(Saved entries)
○ ○ ○ ○

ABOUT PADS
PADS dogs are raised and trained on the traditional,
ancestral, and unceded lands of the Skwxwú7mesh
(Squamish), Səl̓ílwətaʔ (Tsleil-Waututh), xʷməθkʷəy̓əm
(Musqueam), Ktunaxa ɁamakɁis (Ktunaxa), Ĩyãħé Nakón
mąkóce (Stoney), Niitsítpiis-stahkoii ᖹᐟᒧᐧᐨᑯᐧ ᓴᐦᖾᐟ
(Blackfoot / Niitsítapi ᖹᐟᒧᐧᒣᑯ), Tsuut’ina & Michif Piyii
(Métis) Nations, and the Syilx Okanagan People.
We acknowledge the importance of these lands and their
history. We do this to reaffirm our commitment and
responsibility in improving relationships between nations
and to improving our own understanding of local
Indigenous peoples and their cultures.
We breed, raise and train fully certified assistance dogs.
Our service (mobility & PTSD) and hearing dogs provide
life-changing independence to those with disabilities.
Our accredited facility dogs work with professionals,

○ ○ ○ ○

Exercise instructions:
Copy out every line of the records, swapping "lands" for "territories" and leaving the rest untouched.

Task output:
ABOUT PADS
PADS dogs are raised and trained on the traditional,
ancestral, and unceded territories of the Skwxwú7mesh
(Squamish), Səl̓ílwətaʔ (Tsleil-Waututh), xʷməθkʷəy̓əm
(Musqueam), Ktunaxa ɁamakɁis (Ktunaxa), Ĩyãħé Nakón
mąkóce (Stoney), Niitsítpiis-stahkoii ᖹᐟᒧᐧᐨᑯᐧ ᓴᐦᖾᐟ
(Blackfoot / Niitsítapi ᖹᐟᒧᐧᒣᑯ), Tsuut’ina & Michif Piyii
(Métis) Nations, and the Syilx Okanagan People.
We acknowledge the importance of these territories and their
history. We do this to reaffirm our commitment and
responsibility in improving relationships between nations
and to improving our own understanding of local
Indigenous peoples and their cultures.
We breed, raise and train fully certified assistance dogs.
Our service (mobility & PTSD) and hearing dogs provide
life-changing independence to those with disabilities.
Our accredited facility dogs work with professionals,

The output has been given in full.